__Saved data entries__
=== Section Start ===

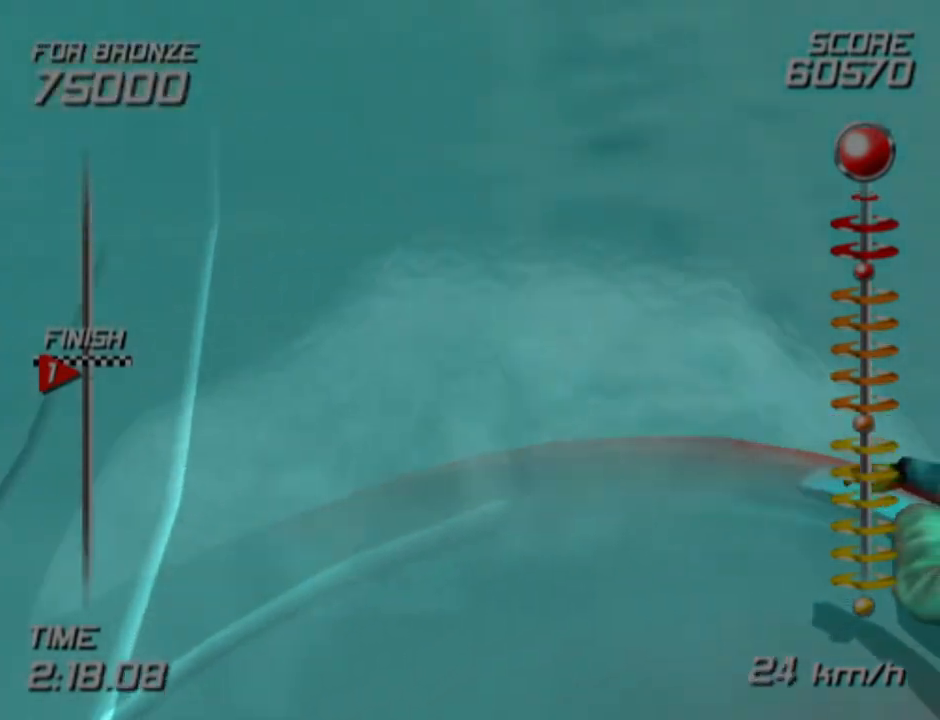
{"buttons": ["CROSS", "SQUARE", "DPAD_RIGHT"], "left_stick": "center", "right_stick": "center", "events": []}
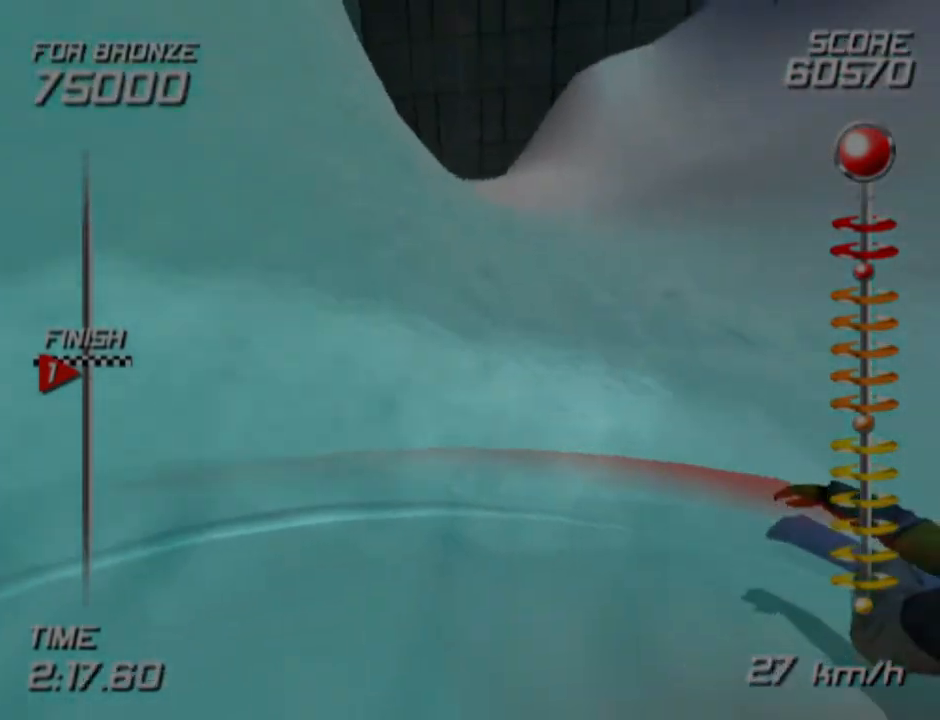
{"buttons": ["DPAD_LEFT"], "left_stick": "center", "right_stick": "center", "events": [[183, "DPAD_RIGHT", "up"], [300, "DPAD_LEFT", "down"], [417, "CROSS", "up"], [450, "SQUARE", "up"]]}
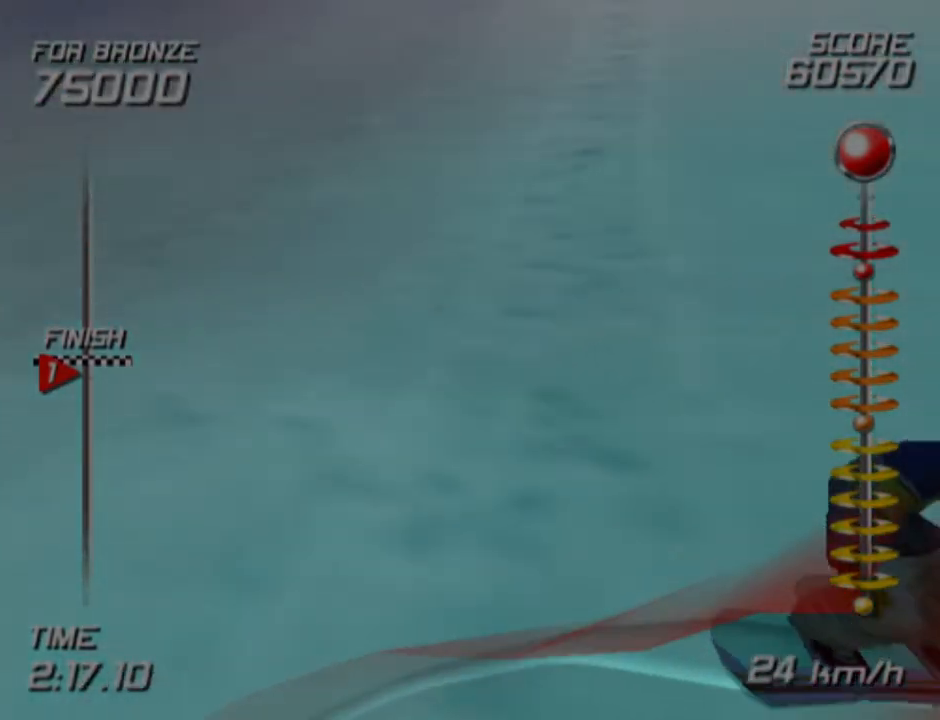
{"buttons": ["DPAD_LEFT"], "left_stick": "center", "right_stick": "center", "events": [[50, "DPAD_LEFT", "up"], [350, "DPAD_LEFT", "down"]]}
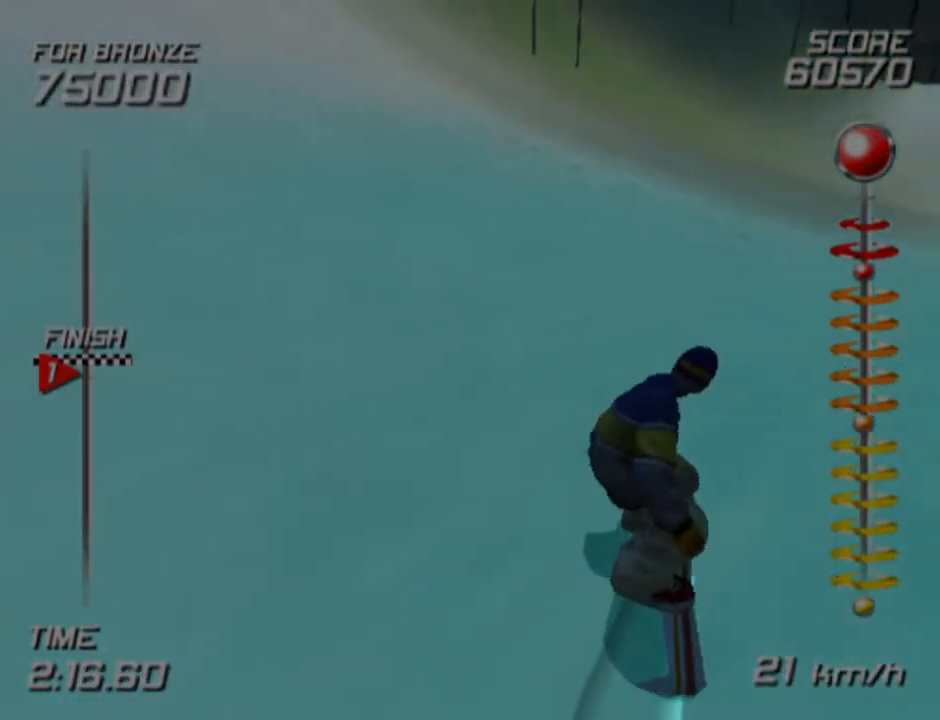
{"buttons": ["CROSS", "SQUARE", "DPAD_LEFT"], "left_stick": "center", "right_stick": "center", "events": [[233, "DPAD_LEFT", "up"], [317, "DPAD_LEFT", "down"], [400, "CROSS", "down"], [400, "SQUARE", "down"]]}
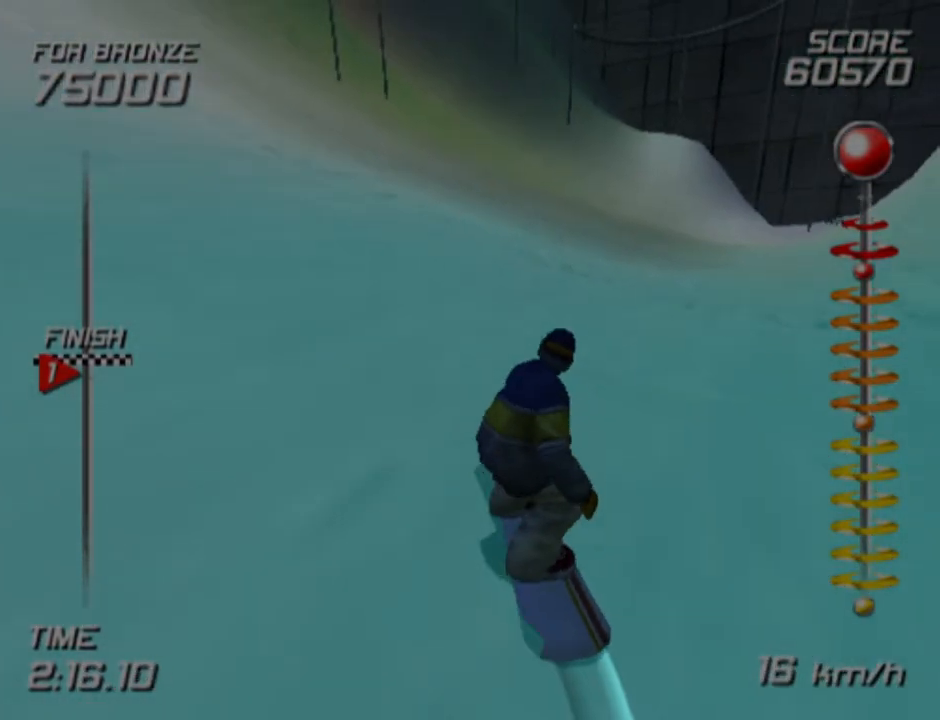
{"buttons": ["CROSS", "SQUARE", "DPAD_LEFT"], "left_stick": "center", "right_stick": "center", "events": []}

=== Section End ===

__REQUIRED WORK__
Drop the pictures and reproduce the rest of the data exactly.

__OUTPUT OF THE TASK__
{"buttons": ["CROSS", "SQUARE", "DPAD_RIGHT"], "left_stick": "center", "right_stick": "center", "events": []}
{"buttons": ["DPAD_LEFT"], "left_stick": "center", "right_stick": "center", "events": [[183, "DPAD_RIGHT", "up"], [300, "DPAD_LEFT", "down"], [417, "CROSS", "up"], [450, "SQUARE", "up"]]}
{"buttons": ["DPAD_LEFT"], "left_stick": "center", "right_stick": "center", "events": [[50, "DPAD_LEFT", "up"], [350, "DPAD_LEFT", "down"]]}
{"buttons": ["CROSS", "SQUARE", "DPAD_LEFT"], "left_stick": "center", "right_stick": "center", "events": [[233, "DPAD_LEFT", "up"], [317, "DPAD_LEFT", "down"], [400, "CROSS", "down"], [400, "SQUARE", "down"]]}
{"buttons": ["CROSS", "SQUARE", "DPAD_LEFT"], "left_stick": "center", "right_stick": "center", "events": []}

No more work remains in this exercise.